= Problem requirements =
Rewrite the rows below with "银行" changed to "保险公司" and nothing else altered, leaving the pictures out of your answer.

Input: Begin

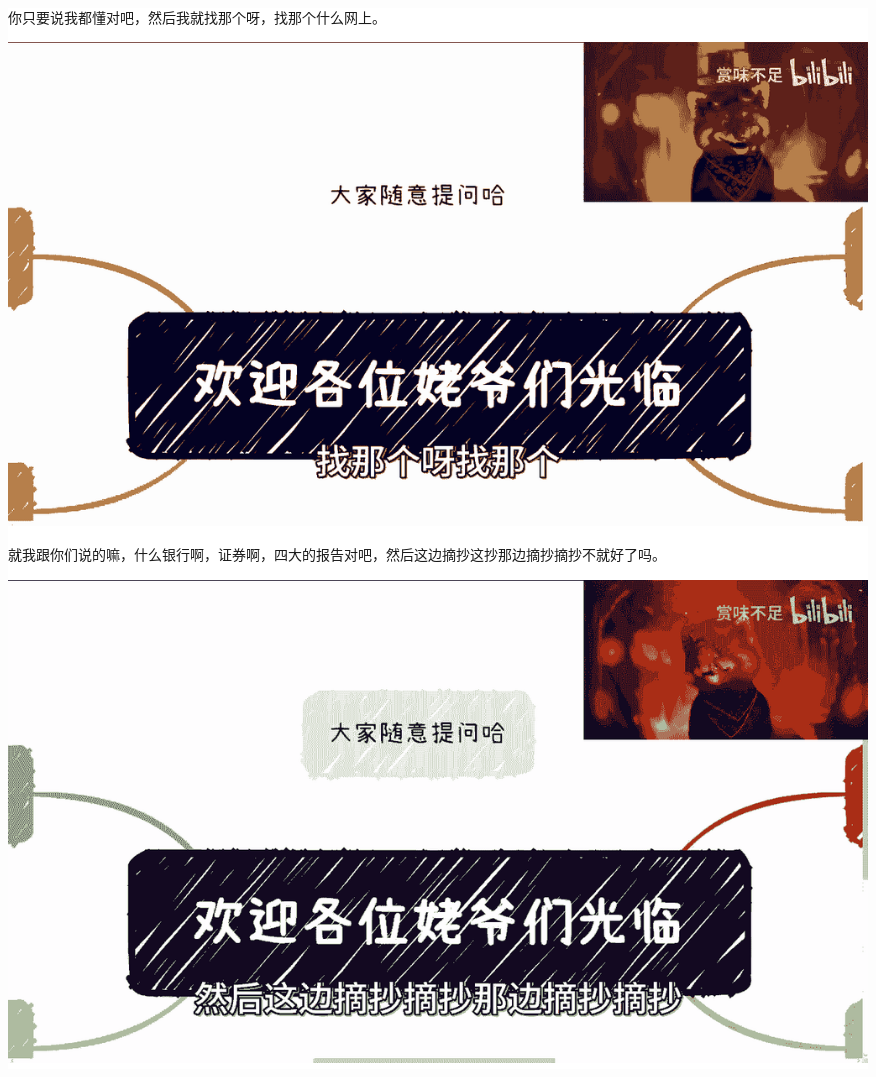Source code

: 你只要说我都懂对吧，然后我就找那个呀，找那个什么网上。

![](img/4152b83c0f87492438f582b9e7e7b9e0_9.png)

就我跟你们说的嘛，什么银行啊，证券啊，四大的报告对吧，然后这边摘抄这抄那边摘抄摘抄不就好了吗。

![](img/4152b83c0f87492438f582b9e7e7b9e0_11.png)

Input: End

= Response to this task =
Source code

: 你只要说我都懂对吧，然后我就找那个呀，找那个什么网上。

![](img/4152b83c0f87492438f582b9e7e7b9e0_9.png)

就我跟你们说的嘛，什么保险公司啊，证券啊，四大的报告对吧，然后这边摘抄这抄那边摘抄摘抄不就好了吗。

![](img/4152b83c0f87492438f582b9e7e7b9e0_11.png)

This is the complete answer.